Making xfdashboard start in response to reaching screen corners
Someone had asked me if it was possible to get xfdashabord to show the overview like GNOME shell does when triggering the top left corner of the screen. Upon searching the internet, I found an amazing little tool called xdotool. Here is one way of using xdotool to enable hit-the-left-corner-of-screen to enable overview behavior for xfdashboard.
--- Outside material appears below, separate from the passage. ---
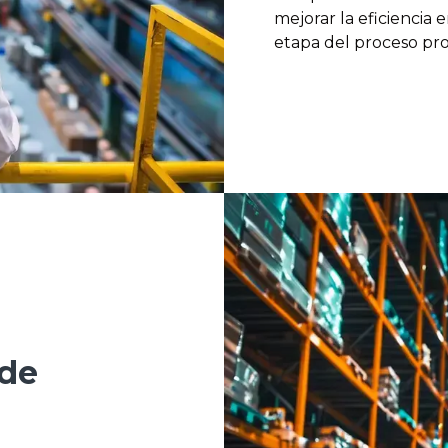
mejorar la eficiencia e
etapa del proceso pro
 de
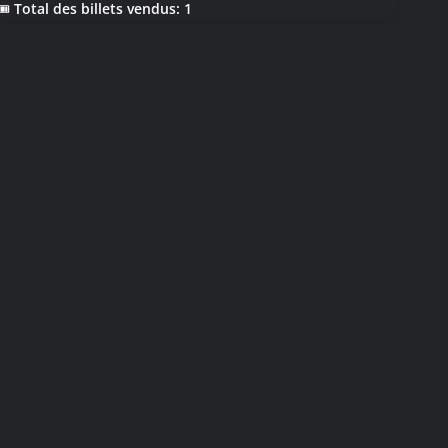
🎟 Total des billets vendus: 1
First, xdotool is needed and can be trivially installed.
yum install xdotool
Assuming, top-left corner of the screen is the preferred location to start the overview, the following command may be used -
xdotool behave_screen_edge top-left exec /usr/bin/xfdashboard &
Here is some explanation -
The command usage is
xdotool [action] [values]
The action here is a mouse action. From the man page, behave_screen_edge is very appropriate.
behave_screen_edge [options] where command ...
Bind an action to events when the mouse hits the screen edge or corner.
One useful option, in my opinion, is delay. The delay can be set in milliseconds (which I have not used in the example above).
The acceptable values are
Valid 'where' values are:
left
top-left
top
top-right
right
bottom-left
bottom
bottom-right
Now comes the part where we can start xfdashboard -
exec [options] command [...]
Execute a program. This is often useful when combined with behave_screen_edge to do things like locking your screen.
That's it! It should work without problems now.
To start this behavior upon login, add the command above to ~/.bash_profile. Done! Done!